### Data supplied:
+===+

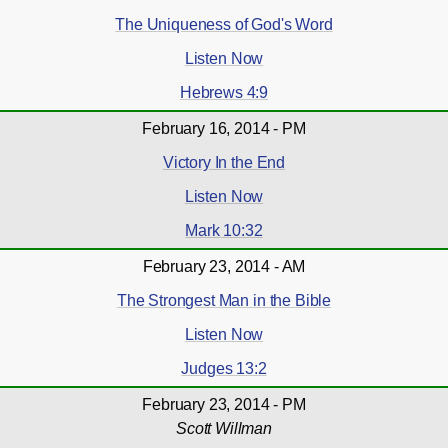
The Uniqueness of God's Word
Listen Now
Hebrews 4:9
February 16, 2014 - PM
Victory In the End
Listen Now
Mark 10:32
February 23, 2014 - AM
The Strongest Man in the Bible
Listen Now
Judges 13:2
February 23, 2014 - PM
Scott Willman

+===+

### Exercise description:
Start copying at the line that contains "Hebrews 4:9" and stop after the last line of the records, keeping every line exactly.

### Response:
Hebrews 4:9
February 16, 2014 - PM
Victory In the End
Listen Now
Mark 10:32
February 23, 2014 - AM
The Strongest Man in the Bible
Listen Now
Judges 13:2
February 23, 2014 - PM
Scott Willman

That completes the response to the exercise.